D3QN代码实现

D3QN代码实现

  • 使用tensorflow实现使用D3QN。

代码及解释

0.运行环境
设备/包版本
python3.7.11
显卡GTX 1050
CUDA10.2
cudnn7.6.5
cudatoolkit10.0.130
tensorflow-gpu2.2.0
tensorlayer2.2.3
tensorflow-probability0.9.0

1.包引入与参数设定
import argparse
import os
import random

import numpy as np

import gym
import tensorflow as tf
import tensorlayer as tl

from matplotlib import animation
import matplotlib.pyplot as plt

parser = argparse.ArgumentParser()
parser.add_argument('--train', dest='train', default=False)
# 训练时是否渲染
parser.add_argument('--render', type=bool, default=False)
parser.add_argument('--save_gif', type=bool, default=True)

parser.add_argument('--gamma', type=float, default=0.995)
parser.add_argument('--lr', type=float, default=0.005)
parser.add_argument('--batch_size', type=int, default=128)
parser.add_argument('--eps', type=float, default=0.2)

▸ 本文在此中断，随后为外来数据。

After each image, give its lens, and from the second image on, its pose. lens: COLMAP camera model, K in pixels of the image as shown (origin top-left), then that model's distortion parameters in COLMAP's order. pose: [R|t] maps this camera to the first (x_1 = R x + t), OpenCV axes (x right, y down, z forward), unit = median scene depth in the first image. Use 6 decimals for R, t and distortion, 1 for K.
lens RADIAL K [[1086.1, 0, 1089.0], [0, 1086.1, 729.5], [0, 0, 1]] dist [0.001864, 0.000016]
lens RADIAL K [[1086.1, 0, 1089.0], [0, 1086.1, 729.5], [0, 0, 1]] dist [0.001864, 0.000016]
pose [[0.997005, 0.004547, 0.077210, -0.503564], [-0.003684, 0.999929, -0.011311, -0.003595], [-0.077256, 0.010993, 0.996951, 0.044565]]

parser.add_argument('--train_episodes', type=int, default=1000)
parser.add_argument('--test_episodes', type=int, default=10)
args = parser.parse_args()

ALG_NAME = 'D3QN'
ENV_ID = 'LunarLander-v2'

2.ReplayBuffer的实现
import random  
import numpy as np

class ReplayBuffer:  
	def __init__(self, capacity=50000):  
		self.capacity = capacity  
		self.buffer = []
		#buffer满了之后要从头开始循环利用
		self.position = 0  
	
	def push(self, state, action, reward, next_state, done):  
		if len(self.buffer) < self.capacity:  
			self.buffer.append(None)  
		self.buffer[self.position] = (state, action, reward, next_state, done)  
		self.position = int((self.position + 1) % self.capacity)  

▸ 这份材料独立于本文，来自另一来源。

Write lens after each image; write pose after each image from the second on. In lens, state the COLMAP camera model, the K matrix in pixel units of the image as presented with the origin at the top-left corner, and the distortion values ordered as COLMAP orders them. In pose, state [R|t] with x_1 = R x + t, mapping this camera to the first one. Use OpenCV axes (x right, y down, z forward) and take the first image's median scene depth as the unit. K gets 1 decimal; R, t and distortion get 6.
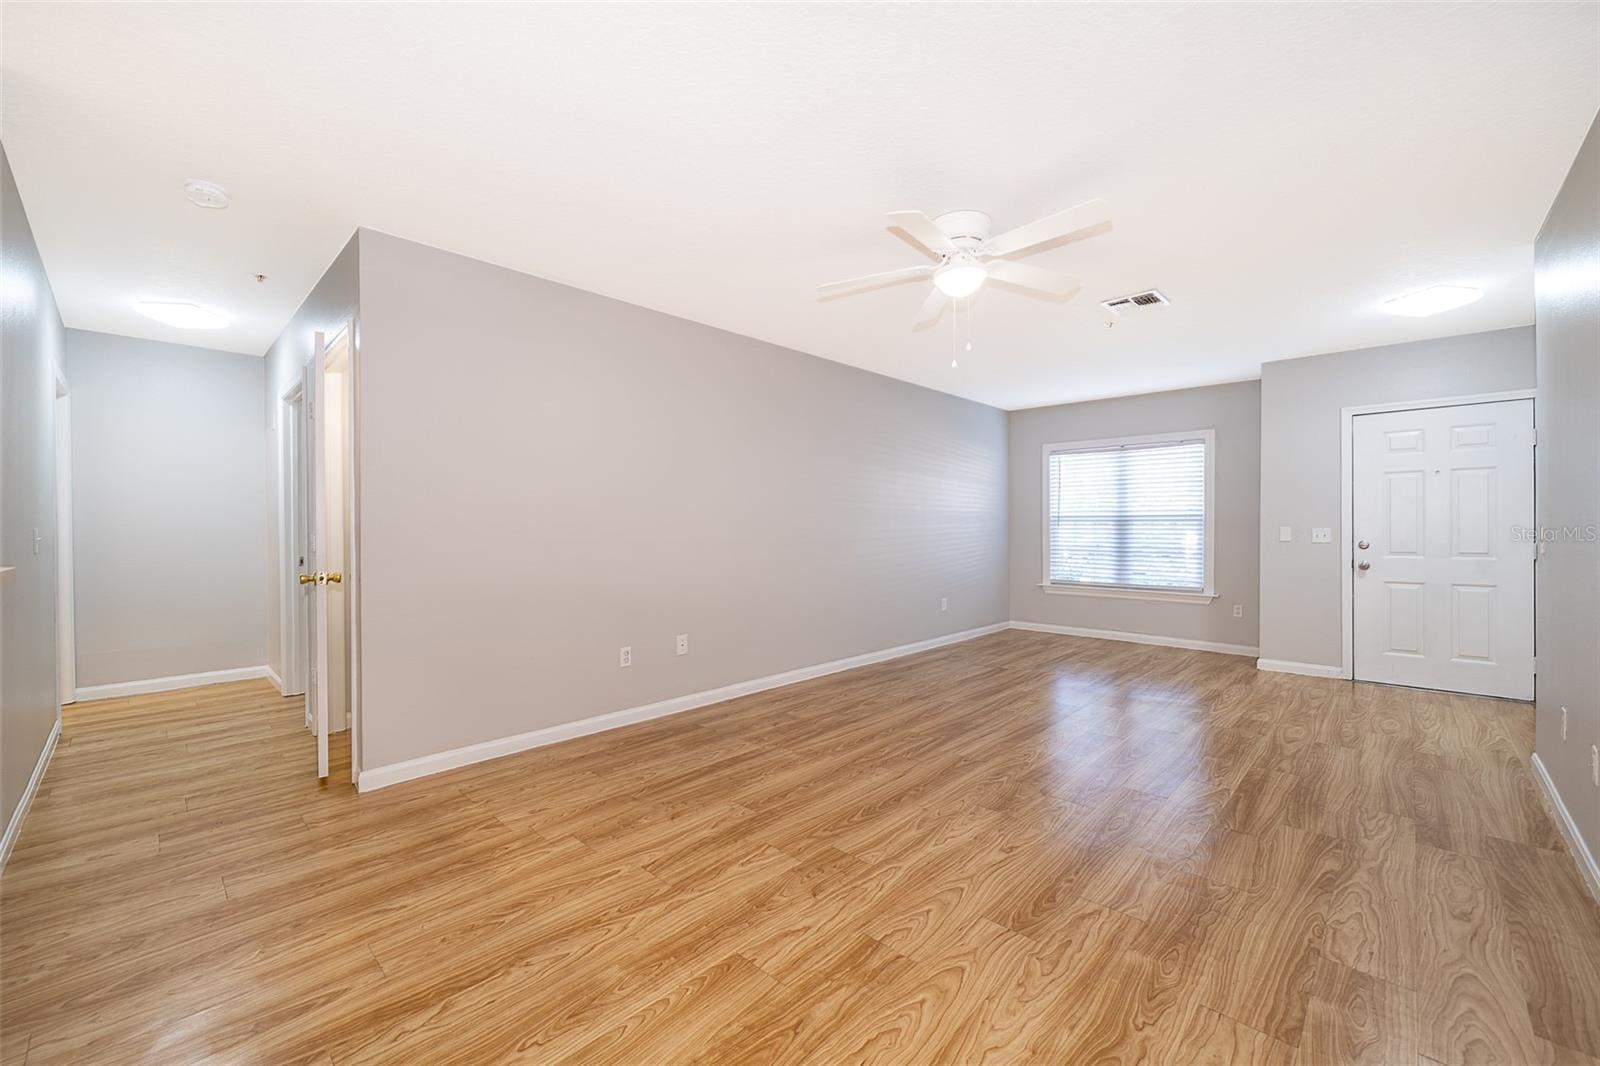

	def sample(self, batch_size = args.batch_size): 
		#从buffer里随机抽batch_size个transition出来
		batch = random.sample(self.buffer, batch_size)
		#把这batch_size个transition分门别类放在几个数组里
		state, action, reward, next_state, done = map(np.stack, zip(*batch))  
		return state, action, reward, next_state, done

3.D3QN类的实现
  • D3QN类主要实现8个方法。
    • _init_:初始化agent。
    • target_update:用于更新target network。
    • choose_action:选择动作。
    • replay:使用梯度下降更新价值函数。
    • test_episode:用于测试模型。
    • train:用于采集训练模型所需要的参数。
    • saveModel:保存模型。
    • loadModel:加载模型。
3.1. _init_
  • D3QN网络建立
def create_model(input_state_shape):
    input_layer = tl.layers.Input(input_state_shape)
    layer_1 = tl.layers.Dense(n_units=256, act=tf.nn.relu)(input_layer)
    layer_2 = tl.layers.Dense(n_units=128, act=tf.nn.relu)(layer_1)

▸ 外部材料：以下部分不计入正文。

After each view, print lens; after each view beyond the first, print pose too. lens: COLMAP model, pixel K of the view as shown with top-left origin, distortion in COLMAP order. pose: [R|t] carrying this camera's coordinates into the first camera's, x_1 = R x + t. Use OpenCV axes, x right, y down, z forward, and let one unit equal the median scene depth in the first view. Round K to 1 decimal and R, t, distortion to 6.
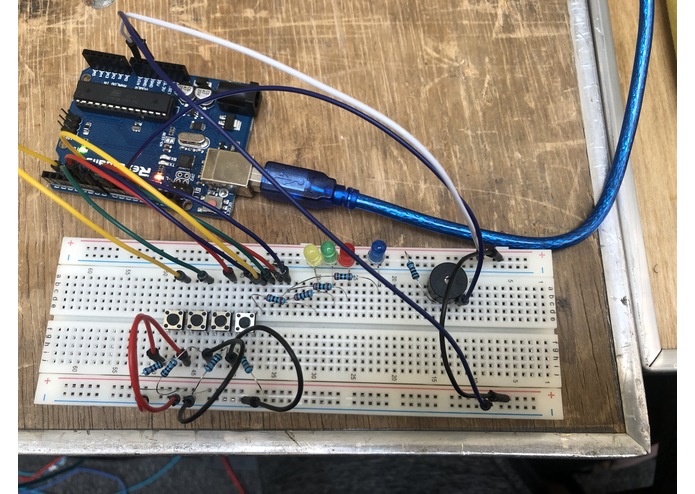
lens RADIAL K [[568.2, 0, 348.8], [0, 568.2, 247.5], [0, 0, 1]] dist [-0.056301, 0.046524]
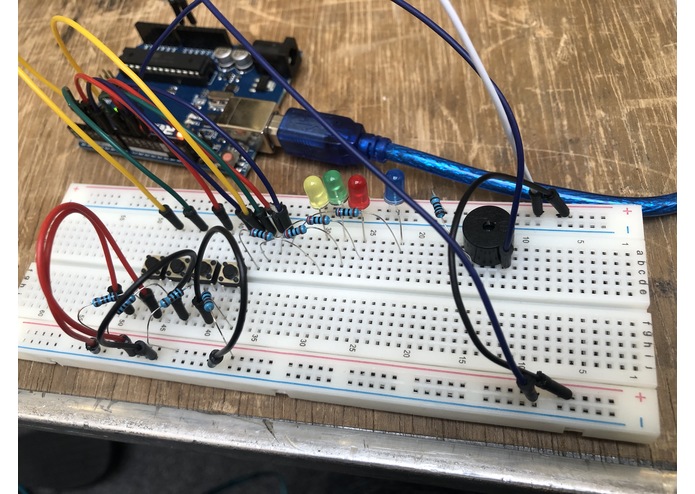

    state_hidden = tl.layers.Dense(n_units=64)(layer_2)
    adv_hidden = tl.layers.Dense(n_units=64)(layer_2)

    # state value
    state_value = tl.layers.Dense(n_units=1)(state_hidden)
    # advantage value
    adv_value = tl.layers.Dense(n_units=self.action_dim)(adv_hidden)

    mean = tl.layers.Lambda(lambda x: tf.reduce_mean(x, axis=1, keepdims=True))(adv_value)
    advantage = tl.layers.ElementwiseLambda(lambda x, y: x-y)([adv_value, mean])
    # output
    output_layer = tl.layers.ElementwiseLambda(lambda x, y: x+y)([state_value, advantage])
    return tl.models.Model(inputs=input_layer, outputs=output_layer)
  • _init_
def __init__(self, env):
    self.env = env
    self.state_dim = self.env.observation_space.shape[0]
    self.action_dim = self.env.action_space.n

    self.model = create_model([None, self.state_dim])
    self.target_model = create_model([None, self.state_dim])
    self.model.train()
    self.target_model.eval()
    self.model_optim  = tf.optimizers.Adam(lr=args.lr)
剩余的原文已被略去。